*** Dataset records Section Begins ***

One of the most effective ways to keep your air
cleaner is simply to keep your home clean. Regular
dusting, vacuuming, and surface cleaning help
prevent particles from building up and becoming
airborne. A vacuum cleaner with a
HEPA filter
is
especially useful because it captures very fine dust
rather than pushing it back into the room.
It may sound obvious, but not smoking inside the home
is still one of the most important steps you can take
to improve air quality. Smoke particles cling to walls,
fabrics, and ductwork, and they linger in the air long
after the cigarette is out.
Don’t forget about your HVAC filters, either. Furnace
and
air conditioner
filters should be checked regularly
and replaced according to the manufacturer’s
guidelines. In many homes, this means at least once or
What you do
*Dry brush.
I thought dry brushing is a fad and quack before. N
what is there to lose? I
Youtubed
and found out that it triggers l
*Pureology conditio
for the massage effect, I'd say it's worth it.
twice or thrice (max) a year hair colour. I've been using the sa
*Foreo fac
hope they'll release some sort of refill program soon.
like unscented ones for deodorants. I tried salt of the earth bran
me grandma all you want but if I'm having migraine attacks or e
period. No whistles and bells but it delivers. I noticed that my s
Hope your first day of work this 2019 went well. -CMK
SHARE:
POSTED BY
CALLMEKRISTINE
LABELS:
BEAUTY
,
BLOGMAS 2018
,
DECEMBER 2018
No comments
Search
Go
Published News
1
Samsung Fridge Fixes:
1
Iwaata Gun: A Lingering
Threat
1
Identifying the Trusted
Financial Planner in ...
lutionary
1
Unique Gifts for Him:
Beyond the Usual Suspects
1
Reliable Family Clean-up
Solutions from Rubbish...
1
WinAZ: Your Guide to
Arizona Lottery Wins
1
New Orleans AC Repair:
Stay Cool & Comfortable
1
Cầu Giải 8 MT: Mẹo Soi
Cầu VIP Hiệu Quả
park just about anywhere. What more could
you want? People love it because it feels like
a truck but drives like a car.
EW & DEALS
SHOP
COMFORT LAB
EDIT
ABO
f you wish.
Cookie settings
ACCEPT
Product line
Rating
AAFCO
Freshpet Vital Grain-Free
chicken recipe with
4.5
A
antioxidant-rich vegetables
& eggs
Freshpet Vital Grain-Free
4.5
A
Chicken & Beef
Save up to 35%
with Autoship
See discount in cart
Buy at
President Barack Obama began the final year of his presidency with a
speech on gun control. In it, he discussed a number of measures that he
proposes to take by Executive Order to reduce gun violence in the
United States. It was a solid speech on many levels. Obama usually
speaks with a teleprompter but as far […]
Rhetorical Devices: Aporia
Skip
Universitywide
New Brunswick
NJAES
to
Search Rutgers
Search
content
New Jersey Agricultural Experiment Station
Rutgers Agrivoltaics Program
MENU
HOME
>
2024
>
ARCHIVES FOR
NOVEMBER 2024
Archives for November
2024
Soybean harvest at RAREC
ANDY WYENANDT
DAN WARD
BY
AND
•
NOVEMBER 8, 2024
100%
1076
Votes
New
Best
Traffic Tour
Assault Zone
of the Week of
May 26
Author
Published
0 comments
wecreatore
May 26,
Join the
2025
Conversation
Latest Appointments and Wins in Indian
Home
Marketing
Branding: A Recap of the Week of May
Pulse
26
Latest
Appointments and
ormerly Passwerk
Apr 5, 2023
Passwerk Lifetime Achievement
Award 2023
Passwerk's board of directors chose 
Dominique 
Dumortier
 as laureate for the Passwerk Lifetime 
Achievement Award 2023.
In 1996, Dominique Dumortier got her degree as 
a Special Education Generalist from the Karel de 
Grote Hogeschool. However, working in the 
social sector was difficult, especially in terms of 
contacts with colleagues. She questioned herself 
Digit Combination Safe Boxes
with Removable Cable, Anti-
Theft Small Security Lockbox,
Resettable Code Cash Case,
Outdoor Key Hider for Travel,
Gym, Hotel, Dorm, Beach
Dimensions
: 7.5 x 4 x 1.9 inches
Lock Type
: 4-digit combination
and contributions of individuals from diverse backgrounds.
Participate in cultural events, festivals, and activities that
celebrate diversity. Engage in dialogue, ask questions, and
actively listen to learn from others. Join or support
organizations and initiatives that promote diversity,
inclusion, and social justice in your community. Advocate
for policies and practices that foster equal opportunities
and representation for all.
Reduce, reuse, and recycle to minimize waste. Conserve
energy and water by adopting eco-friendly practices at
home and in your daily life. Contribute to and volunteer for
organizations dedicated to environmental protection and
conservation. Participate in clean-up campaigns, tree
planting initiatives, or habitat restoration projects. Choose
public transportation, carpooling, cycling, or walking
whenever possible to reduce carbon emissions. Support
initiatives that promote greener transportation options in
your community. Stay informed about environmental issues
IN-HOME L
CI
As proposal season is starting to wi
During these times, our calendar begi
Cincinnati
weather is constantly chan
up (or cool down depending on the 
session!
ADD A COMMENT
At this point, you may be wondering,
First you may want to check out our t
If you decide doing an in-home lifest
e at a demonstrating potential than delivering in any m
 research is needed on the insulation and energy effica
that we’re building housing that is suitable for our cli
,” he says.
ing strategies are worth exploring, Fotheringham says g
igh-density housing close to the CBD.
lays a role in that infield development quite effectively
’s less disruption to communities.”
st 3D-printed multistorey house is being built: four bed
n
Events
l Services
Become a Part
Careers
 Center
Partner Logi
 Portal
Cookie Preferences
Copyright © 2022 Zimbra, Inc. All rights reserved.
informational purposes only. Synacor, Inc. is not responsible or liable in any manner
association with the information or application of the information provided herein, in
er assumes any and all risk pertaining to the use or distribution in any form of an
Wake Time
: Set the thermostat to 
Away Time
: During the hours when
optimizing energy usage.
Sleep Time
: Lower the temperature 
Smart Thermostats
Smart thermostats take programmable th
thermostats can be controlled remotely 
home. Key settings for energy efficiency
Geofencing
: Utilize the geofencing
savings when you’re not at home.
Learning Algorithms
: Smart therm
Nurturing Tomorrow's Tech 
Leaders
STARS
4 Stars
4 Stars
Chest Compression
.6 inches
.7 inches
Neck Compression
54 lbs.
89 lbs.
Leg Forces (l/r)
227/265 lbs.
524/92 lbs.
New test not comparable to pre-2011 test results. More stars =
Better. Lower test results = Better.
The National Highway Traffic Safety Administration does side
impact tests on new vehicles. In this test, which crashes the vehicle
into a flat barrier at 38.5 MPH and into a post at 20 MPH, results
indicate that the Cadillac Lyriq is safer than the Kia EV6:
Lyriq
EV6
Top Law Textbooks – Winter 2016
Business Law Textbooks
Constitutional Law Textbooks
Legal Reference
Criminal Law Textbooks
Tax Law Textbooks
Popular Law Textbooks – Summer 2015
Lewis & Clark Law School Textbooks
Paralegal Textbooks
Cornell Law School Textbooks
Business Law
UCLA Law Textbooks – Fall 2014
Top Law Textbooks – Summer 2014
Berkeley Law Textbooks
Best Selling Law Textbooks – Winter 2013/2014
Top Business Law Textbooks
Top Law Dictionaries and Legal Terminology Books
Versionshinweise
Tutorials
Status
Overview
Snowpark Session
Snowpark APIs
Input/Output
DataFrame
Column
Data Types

*** Dataset records Section Ends ***

Task requirements
Collect every line in the listing above that contains the word "cleaner", and copy each one as it appears.

Problem solution
cleaner is simply to keep your home clean. Regular
airborne. A vacuum cleaner with a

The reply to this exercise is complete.